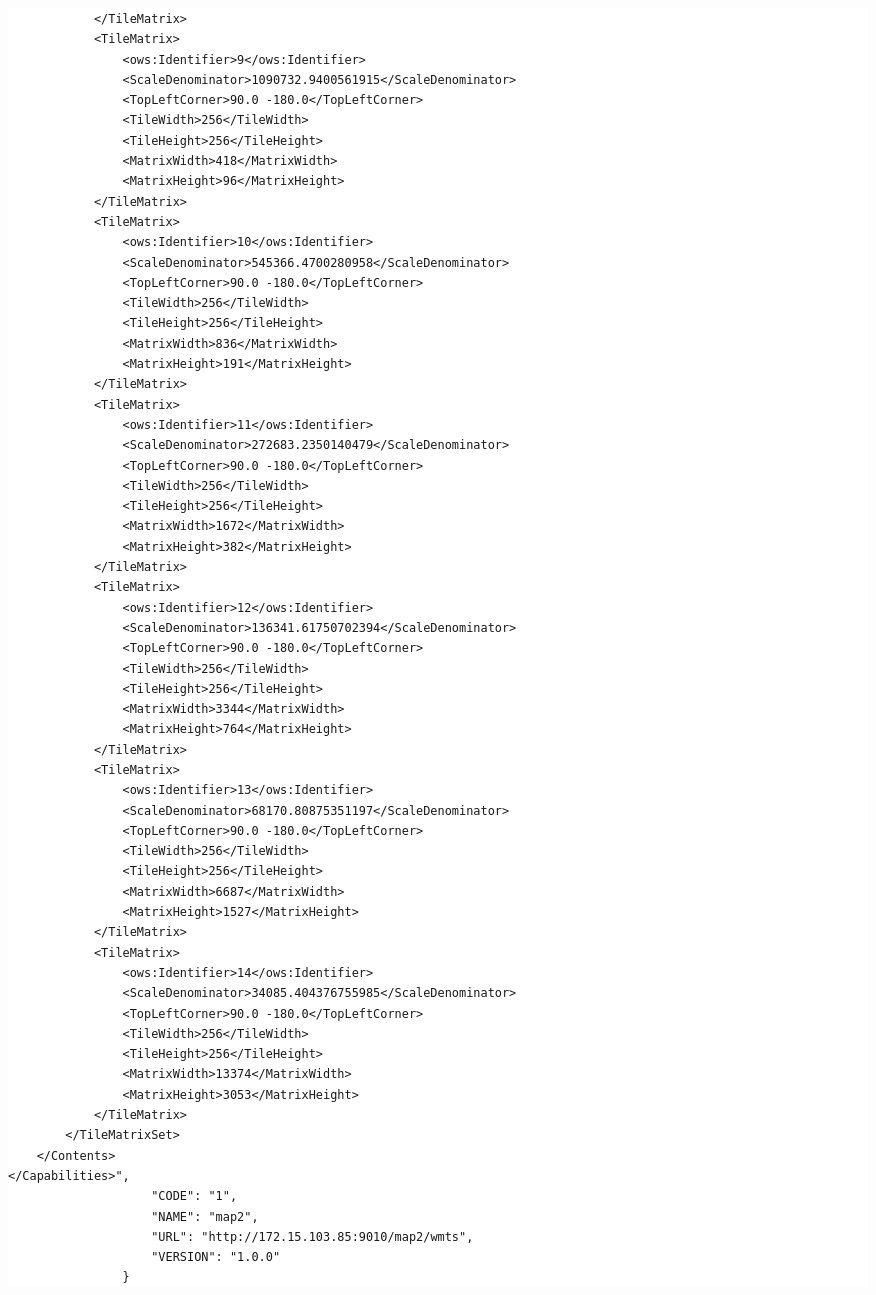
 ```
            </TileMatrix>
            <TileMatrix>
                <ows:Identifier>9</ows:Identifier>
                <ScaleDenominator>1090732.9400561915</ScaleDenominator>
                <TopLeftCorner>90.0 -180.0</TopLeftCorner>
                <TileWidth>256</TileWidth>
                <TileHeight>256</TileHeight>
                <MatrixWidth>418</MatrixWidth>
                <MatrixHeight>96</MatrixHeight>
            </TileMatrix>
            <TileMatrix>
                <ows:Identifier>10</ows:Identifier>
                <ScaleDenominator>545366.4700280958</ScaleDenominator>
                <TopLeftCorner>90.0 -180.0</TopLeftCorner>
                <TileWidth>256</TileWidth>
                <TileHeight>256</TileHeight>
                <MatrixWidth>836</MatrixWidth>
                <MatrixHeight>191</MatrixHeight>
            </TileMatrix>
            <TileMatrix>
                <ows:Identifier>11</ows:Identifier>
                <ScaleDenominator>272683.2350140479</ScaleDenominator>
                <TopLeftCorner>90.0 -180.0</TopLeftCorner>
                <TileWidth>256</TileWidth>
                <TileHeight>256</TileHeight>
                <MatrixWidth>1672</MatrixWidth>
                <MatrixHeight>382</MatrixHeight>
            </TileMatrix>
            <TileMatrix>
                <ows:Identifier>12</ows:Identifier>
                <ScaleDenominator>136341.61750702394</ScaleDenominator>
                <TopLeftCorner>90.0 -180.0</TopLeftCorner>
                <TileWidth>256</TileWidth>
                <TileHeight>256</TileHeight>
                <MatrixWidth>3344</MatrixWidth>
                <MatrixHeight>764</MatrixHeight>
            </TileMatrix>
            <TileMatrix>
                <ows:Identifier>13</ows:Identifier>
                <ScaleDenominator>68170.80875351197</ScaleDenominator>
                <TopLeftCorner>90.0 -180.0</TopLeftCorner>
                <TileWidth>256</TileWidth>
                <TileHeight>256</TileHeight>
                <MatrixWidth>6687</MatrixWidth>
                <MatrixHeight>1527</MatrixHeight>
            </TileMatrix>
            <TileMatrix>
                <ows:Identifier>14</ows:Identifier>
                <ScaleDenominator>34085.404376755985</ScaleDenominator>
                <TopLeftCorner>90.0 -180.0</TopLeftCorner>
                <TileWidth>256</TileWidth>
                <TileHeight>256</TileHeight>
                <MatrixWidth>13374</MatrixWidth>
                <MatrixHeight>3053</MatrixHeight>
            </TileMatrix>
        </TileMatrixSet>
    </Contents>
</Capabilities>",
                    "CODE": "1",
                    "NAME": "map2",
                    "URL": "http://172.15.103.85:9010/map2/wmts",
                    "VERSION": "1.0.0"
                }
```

::::::::

EXERCISE OBJECTIVE.
If a line in the data above holds the word "ScaleDenominator", count it; give only the total.

ANSWER FOR THIS EXERCISE.
6